Generalizing the Cricket Position Infrastructure.  Our third major area of effort is in generalizing the Cricket location-determination infrastructure to support orientation computations, that is, to determine both position and attitude (bearing and elevation angle) of a hand-held device.  We have designed a prototype device, the Cricket “software compass,” that uses multiple ultrasonic receivers to infer orientation from phase differentials at the receiver.  This device is not yet in fabrication, however.  In the interim we have developed an equivalent capability through the use of two ordinary Cricket (position) listeners, attached to either end of a board about 75cm long.  From the difference in reported listener positions, we compute the position and attitude of the board.  We have also integrated a laser range-finder and VGA projector to produce a prototype “software flashlight.”  The range-finder yields depth to a modeled projection surface in the environment.  The VGA projector allows projection of known model geometry (for example, hidden wires or pipes) onto the projection surface.  Together, these components make a fundamentally new device possible, one that allows a kind of “X-ray” vision through the ordinarily opaque surfaces of the environment.  At present the accuracy of the software flashlight is rather poor, but we are continuously improving its components.

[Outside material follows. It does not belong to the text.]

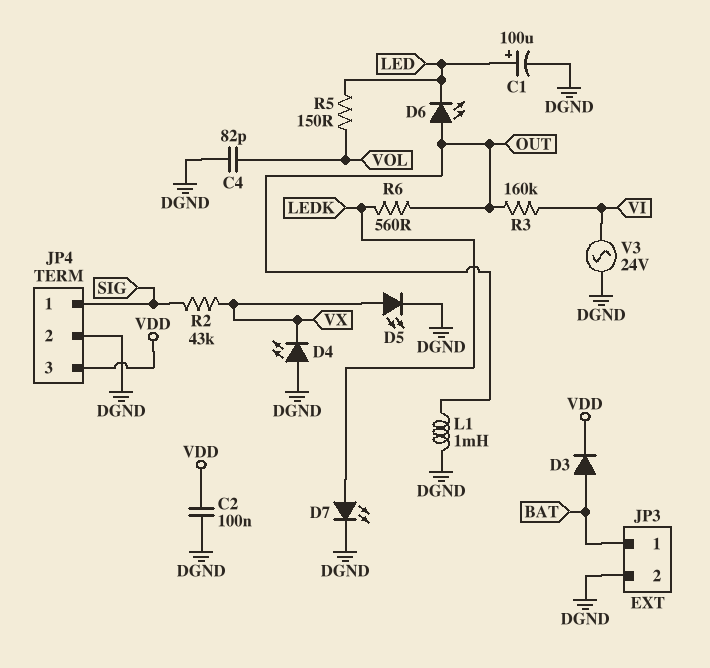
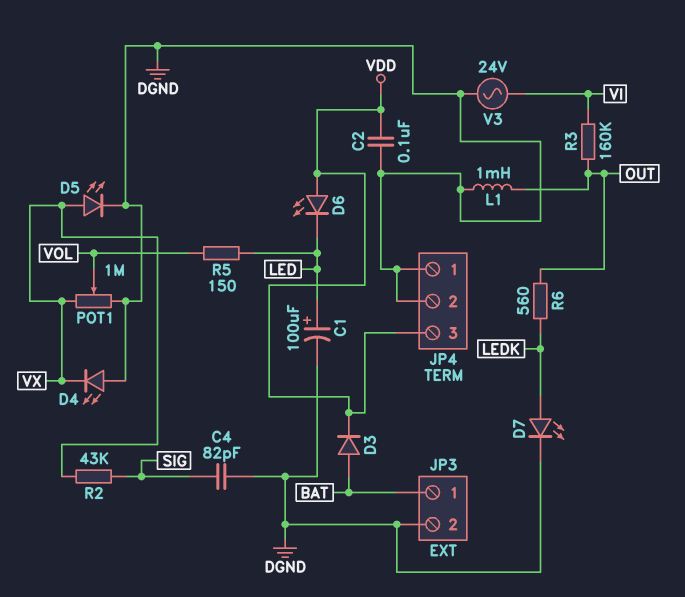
C4: 82pF (DGND, VOL) -> 82pF (DGND, SIG)
D6: LED (A OUT, K LED) -> LED (A VDD, K LED)
JP4 pin 1: SIG -> DGND
POT1: none -> 1M (DGND, VX, wiper VOL)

Research Plan for the Next Six Months


Over the next six months, we plan to continue with each of the research efforts above.


First, we will continue to develop scalable computer-vision methods for model capture.  Our next goal is to support generation of Atlases for dozens of rooms and hallways over multiple floors.  We will continue to develop new data structures and rendering algorithms for viewing dense, registered imagery and extracted three-dimensional geometry (typically point and edge features and piecewise-planar models).


Second, we will continue to develop scalable procedural CAD-based methods for model generation.  We are working with MIT Department of Facilities to achieve more comprehensive parsing and interpretation of their posted CAD data.  (At present we correctly process only a fraction of the available floorplans.)  We are also integrating existing procedural algorithms for populating furniture based on space type.  Finally, we are developing a network API to serve location-specific data (model geometry, space name and type information, adjacency information) to mobile hand-held computers.  This API will support location-aware applications such as route-finding, resource discovery, and the software flashlight.


Finally, we will continue to develop the Cricket and Software Compass architecture.  We are actively engineering the first- and second-generation Cricket Beacon and Listener hardware to improve its accuracy, precision, channel efficiency and power usage.  For example, the current algorithm to detect the start of the ultrasound pulse is naēve, and could be greatly improved with the addition of a simple transmission pattern and match filter.  The current uncertainty in detection produces a rather large spatial uncertainty in the recovered position of the listerner, which we hope to reduce significantly.  Also, under some circumstances the beacon circuitry can drain a significant amount of power to ground, wasting battery life.  We are actively examining these issues.


The software flashlight prototype serves as a proof of concept, but its accuracy is limited at present due to the uncertainty in the underlying Cricket listener position algorithms.  In parallel with the above efforts, we will continue to develop calibration algorithms to recover the optical parameters of the VGA projector, for example by aligning projected geometry to equivalent fiducial geometry in the scene.  In the next six months we hope to show the software flashlight deployed throughout a large room (tens of meters on a side), and able to faithfully project structural geometry:  walls, edges, corners, support beams, doors, and window frames.   We also hope to show a proof of concept of an “assisted deployment” method for beacons, in which a few beacons are initially deployed and programmed by hand, then addition beacons are deployed and semi-automatically discover their position with the help of a human operator and software compass.